The complete breakdown in confidence between the Gillard government and the small and large business communities is now the major factor holding Australia back. It ranks higher than the level of the Australian dollar.
Accordingly, if Tony Abbott is elected on September 14 by a big majority you will see a surge of business confidence and employment.
Reserve Bank reductions in interest rates no longer help much – what’s needed is a change of government.
ANZ chief executive Mike Smith said this diplomatically in his KGB interview (but was careful not to favour any party).
However the response to my seven deadly sins commentary showed just how deep the anti-Gillard government feeling has developed in most areas of business (Seven deadly Gillard sins, April 30).
There was special emphasis on the decision of Gillard to block many new ABN numbers, so stopping Australian innovation.
To my seven deadly Gillard sins, my readers have added at least another 20. One of the criticisms readers handed out to me was that I did not go far enough. So here are the 20 I have extracted:
– In three years, not passing one single growth policy. Because we were in a GFC "Kev and Julia" had the once in a lifetime chance to spend on infrastructure to build the nation (not footpaths and school halls). But they stuffed it. We spent billions and got absolutely nothing visionary for it (except for the NBN, which was not part of the spend anyway).
– Divisive policy that favoured unions over business. Compare what the current government has done with what Keating and his Industry Commission did to understand mining and energy in Australia. Businesses like Orica and Rio Tinto implemented single status work force under Hawke/Keating government resulting in massive gains in productivity and salaries that underpinned the mining boom. Those businesses would have failed in Australia before the mining boom if they had stayed unionised.
– Opening the boat people can of worms that John Howard had managed to seal.
– Good programs like housing insulation were poorly managed.
– Education. Spending money rather than looking at the causes of our disappointing (and slipping) education performance. Why have standards fallen during a period when spend-per-child went up?
– Using optimistic forecasts of variable tax revenue, based on commodity and carbon to create recurrent spending programs and 'compensation' handouts, leading to a massive structural budget deficit.
– The biggest terms of trade boom in history (never to be repeated) was wasted.
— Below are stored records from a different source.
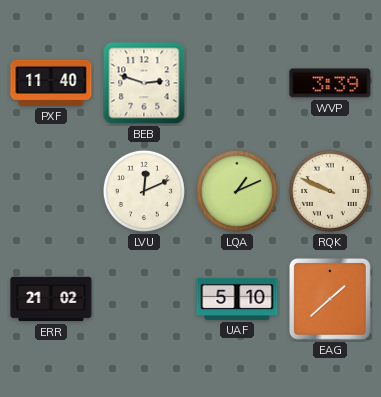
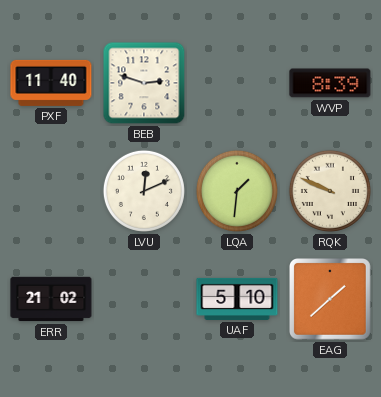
WVP: 3:39 -> 8:39
LQA: 1:11 -> 1:31
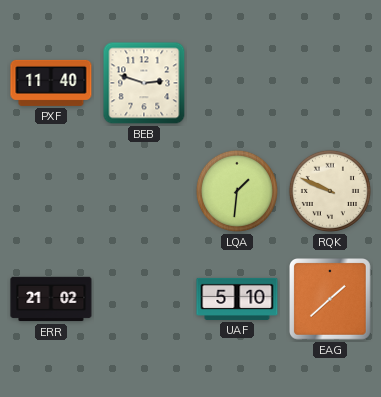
WVP: 8:39 -> none
LVU: 12:11 -> none
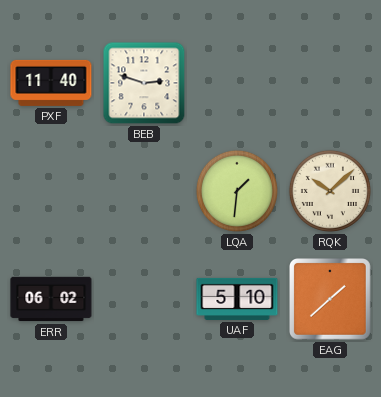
RQK: 9:49 -> 10:08
ERR: 21:02 -> 06:02
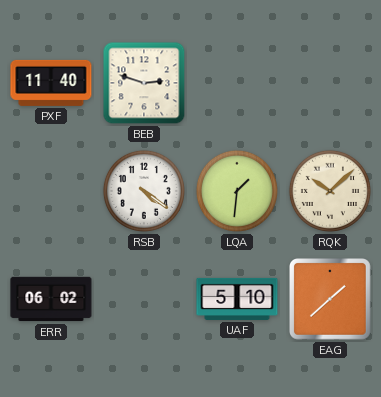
RSB: none -> 4:21
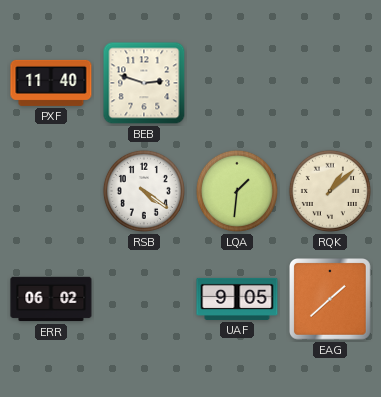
RQK: 10:08 -> 1:08
UAF: 5:10 -> 9:05
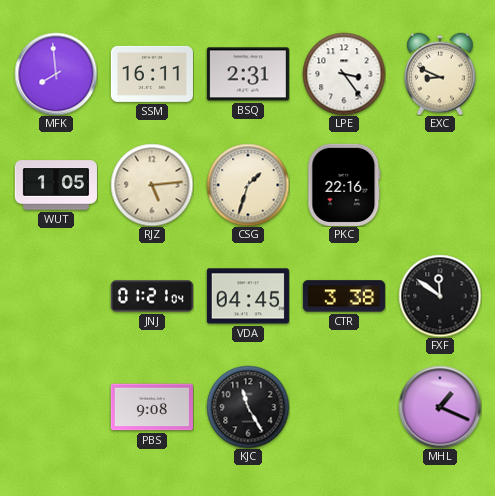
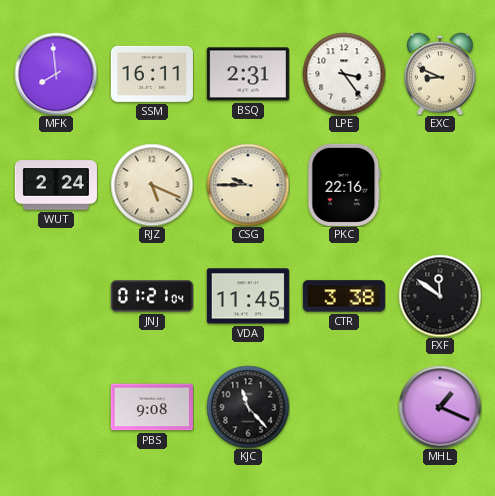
WUT: 1:05 -> 2:24
RJZ: 5:14 -> 5:19
CSG: 1:33 -> 9:45
VDA: 04:45 -> 11:45
KJC: 11:25 -> 11:23
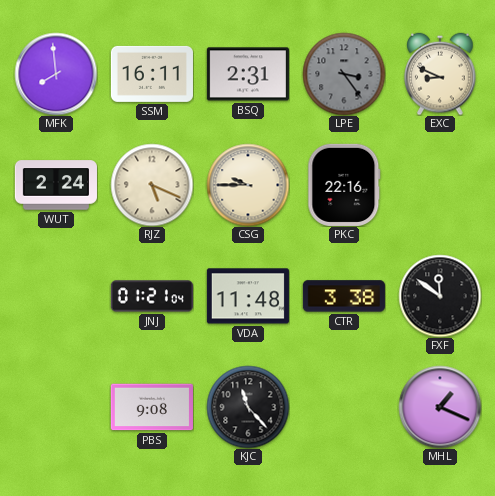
LPE dial: white -> grey
VDA: 11:45 -> 11:48
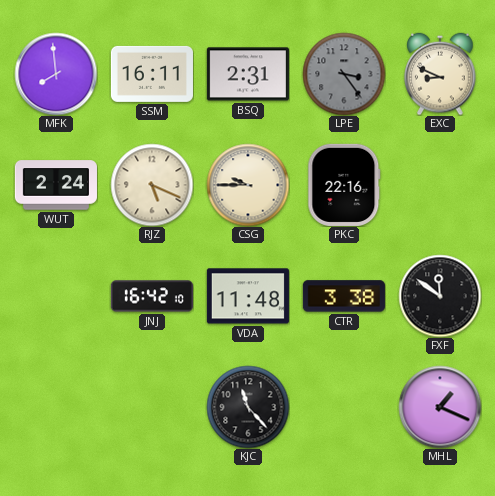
JNJ: 01:21 -> 16:42
PBS: 9:08 -> none
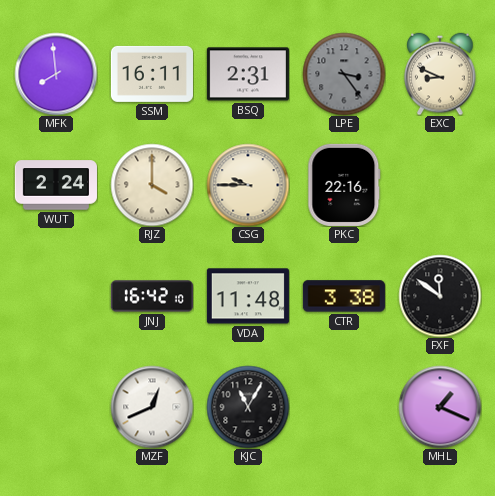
RJZ: 5:19 -> 4:00
MZF: none -> 12:41
KJC: 11:23 -> 11:05
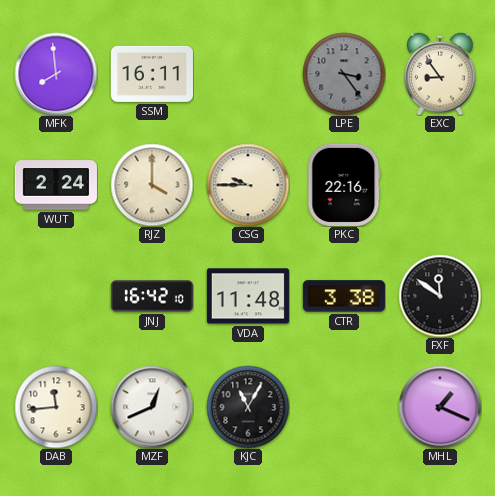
BSQ: 2:31 -> none
EXC: 8:49 -> 8:54
DAB: none -> 11:44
And Australians have been saddled with debt for future generations to repay.
– Too much focus on headlines and not enough on implementation and consequences. For example, the announcement of asylum seeker camp in East Timor. We find out later East Timor was not consulted and not interested.
– Class warfare: out to divide the nation instead of unifying.
– Spending too much time acting as if they were in Opposition and attacking the Opposition.
– Disrespect for voters: Attacking those who they thought would oppose them instead of trying to find common ground.
– The NBN was off budget, not given a business case, loaded with political imperatives, and presented in a very populist manner as if the cost of the network is free.
– The MRRT: Ross Garnaut says it will not likely raise much money yet it was supposed to fund programs.
– Defence: The joint strike fighter mess, and wars in Afghanistan and Iraq.
– Continuing the blame game in health, education and GST split.
– Duplication with states: Canberra employs more than 4,000 public servants in education and 5,000 plus in health because our states act in all those areas as competing, independent countries. The German Federation employs about 50 public servants per 1,000 inhabitants. Why do we have a 100 plus in federal and state administration?
– Media regulation: a conceptual and parliamentary fiasco.
– Too much spin, deceit and lying.
– Water policy: A lot of federal money went to buy back water. We find out later that we don't know where this water is.
– Climate policy: Acting as if Australia alone could fix the global climate, not explaining policy in terms of benefits to the world environment, discounting Australia's OECD ranking for the cleanest air in our cities, discounting the relatively vast land and girt by sea areas to absorb CO2, discounting our relatively sparse population as if total population has no bearing on pollution, and cornerstoning climate policy on the single statistic of the emissions per capita.
And these remarks sum up the problem: “As part of an industry suffering from lack of consumer and business confidence plus structural inefficiency driven by union domination resulting in the lowest construction activity in decades. I can tell you first-hand as an industry representative to government that they could not hear because they don’t understand the challenges confronting working men and women, let alone what was really happening in the wider economy.”
“And the other side ain’t much better at listening either.”